■ Texto fornecido:
/---

Título: Sem aldeia, sem saúde, sem saída
Autor: Roldão Arruda
Fonte: O Estado de São Paulo, 22/01/2006, Nacional, p. A4,6

Em Mato Grosso do Sul, guarani-caiovás perdem suas terras por decisão judicial e acampam em acostamento

Todos os dias, o índio Aquino da Silva Gonçalo mira o horizonte acima de campos devastados e caminhões de soja que levantam poeira e dirige preces a ñande ru marangatu (nosso pai sagrado, em guarani). Há mais de um mês, o índio, sua mulher e sete filhos repetem a rotina de espera, medo e humilhações ao lado de 700 companheiros da etnia guarani-caiová despejados de suas terras por decisão da Justiça em 15 de dezembro.

Vítima da política indígena, Aquino não tem mais aldeia e ocupa um barraco do acampamento à margem da Rodovia MS-384, que liga Bela Vista a Antônio João, a 400 quilômetros de Campo Grande (MS). O cenário é muito parecido ao de um acampamento do Movimento dos Sem-Terra (MST).

Há crianças esquálidas, com doenças respiratórias provocadas pela constante inalação de poeira. O nome da cidade onde fica o acampamento, a 75 quilômetros de Ponta Porã, é uma homenagem ao herói da Guerra do Paraguai, no século 19, o tenente Antônio João.

Depois da saída da aldeia, o índio Aquino perdeu casa, plantações e criações. "Tudo que quero é retornar para minhas terras e viver com minha família. Não quero vingança", disse.

\---

■ Tarefa 1: As afirmações (a), (b) e (c) concordam com o texto sobre os guarani-caiovás despejados? (a) O despejo ocorreu por decisão da Justiça em 15 de dezembro. (b) O acampamento fica a 400 quilômetros de Ponta Porã. (c) Aquino disse querer vingança.
■ Tarefa 2: Prossiga o texto sobre os guarani-caiovás despejados a partir do ponto em que ele termina.

■ Dados fornecidos:

/---

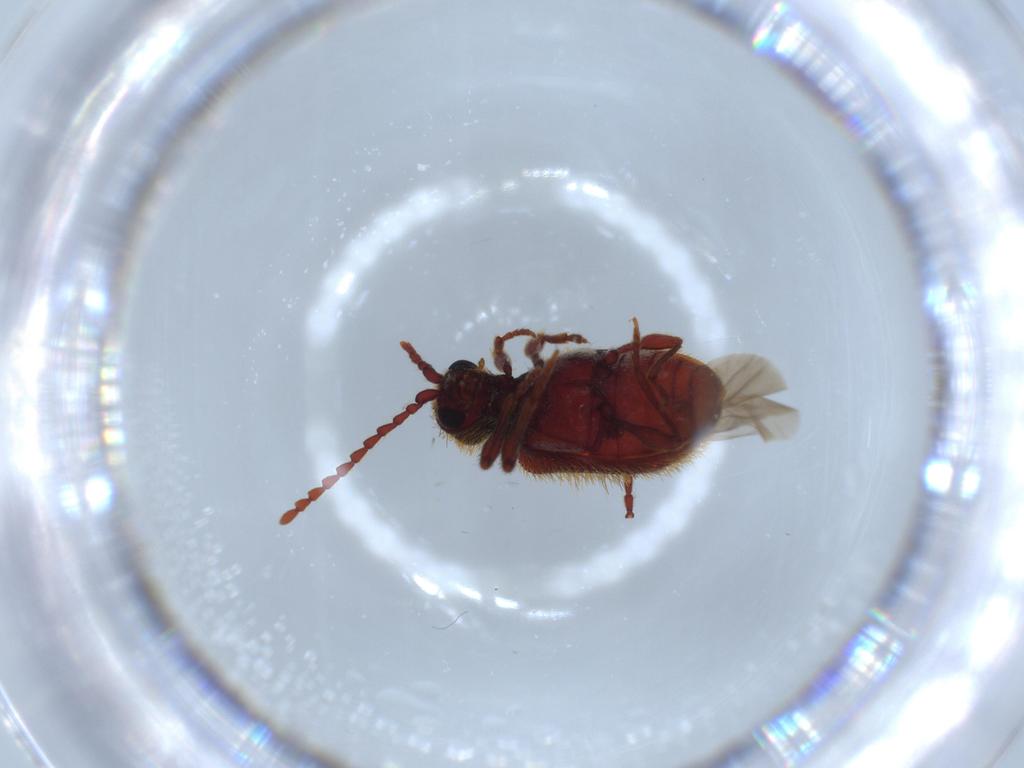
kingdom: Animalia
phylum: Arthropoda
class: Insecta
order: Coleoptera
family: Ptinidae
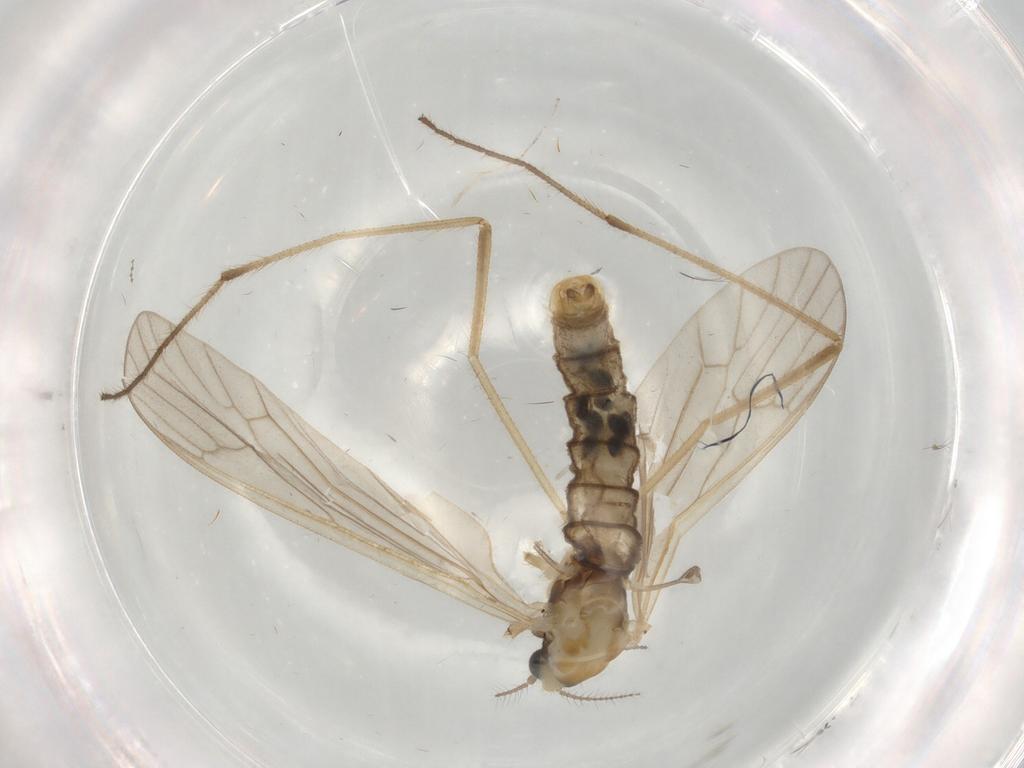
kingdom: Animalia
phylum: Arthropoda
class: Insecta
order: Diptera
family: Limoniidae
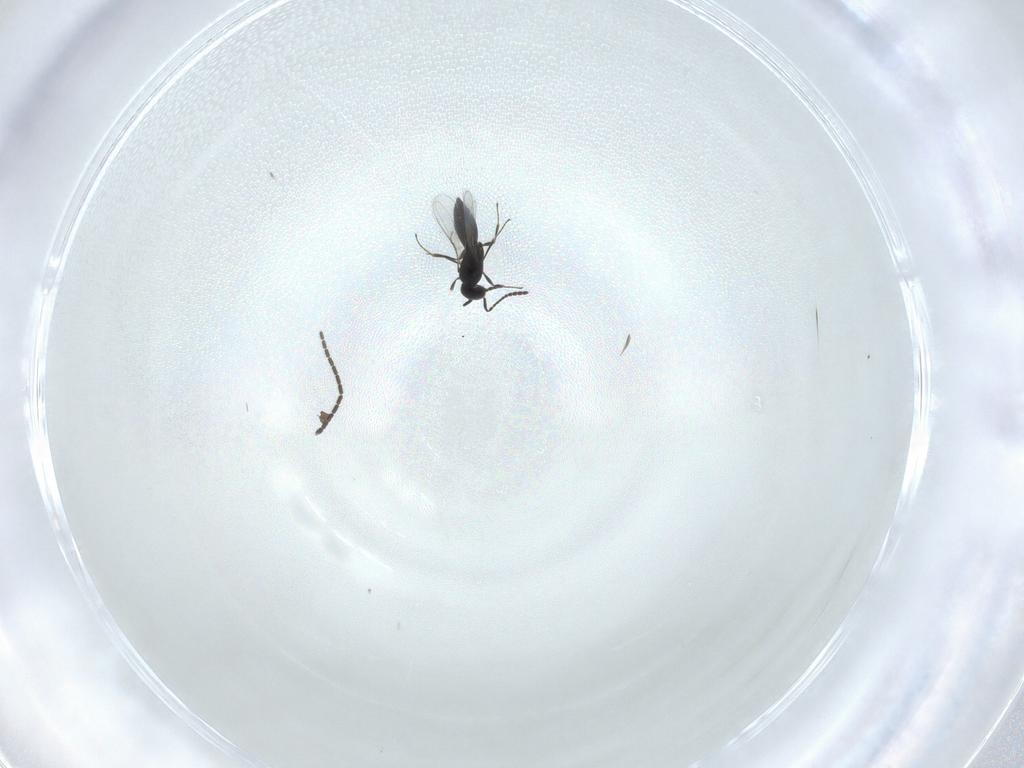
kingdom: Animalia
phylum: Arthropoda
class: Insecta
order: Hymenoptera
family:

\---

■ Resposta 1:
(a) Sim: "despejados de suas terras por decisão da Justiça em 15 de dezembro".
(b) Não: "a 75 quilômetros de Ponta Porã".
(c) Não: "Não quero vingança".

■ Resposta 2:
Cercados por jagunços e expostos a todo tipo de risco à margem da rodovia, 200 famílias caiovás do acampamento são protagonistas do maior conflito de terras indígenas dos últimos anos no País. O contestado documento "Inventário de uma Infâmia", divulgado dias atrás pelo Conselho Indigenista Missionário (Cimi), diz que o número de índios assassinados no País saltou de 7 casos, em 2002, para 38 no ano passado.

Só nos três primeiros anos do governo Lula, conforme o documento, ocorreram 106 mortes violentas, quase o dobro das 58 mortes registradas em todo o segundo mandato do ex-presidente Fernando Henrique Cardoso. Ainda conforme o levantamento, outros 136 índios morreram em 2005 por falta de atendimento médico, fome e desleixo do poder público.

As estatísticas incluem a morte de 86 crianças. Desse total, 32 crianças indígenas morreram em Mato Grosso do Sul. O número de suicídios, segundo o levantamento, subiu de 18 em 2004 para 29 em 2005, quase todos relacionados à desagregação cultural, resultado do interminável conflito de terras.

Os guarani-caiovás somam uma população de 12 mil índios, distribuídos em mais de 30 aldeias assentadas em diminutas reservas em volta das cidades do sul de Mato Grosso do Sul.

Para o Cimi, o governo Lula decepciona em todos os quesitos nessa área e ostenta a marca de ser o que menos demarcou terras indígenas nos últimos 40 anos. Desde o governo Figueiredo (1979-1985), eram demarcadas em média 14 áreas indígenas por ano. A média caiu para seis áreas no governo atual.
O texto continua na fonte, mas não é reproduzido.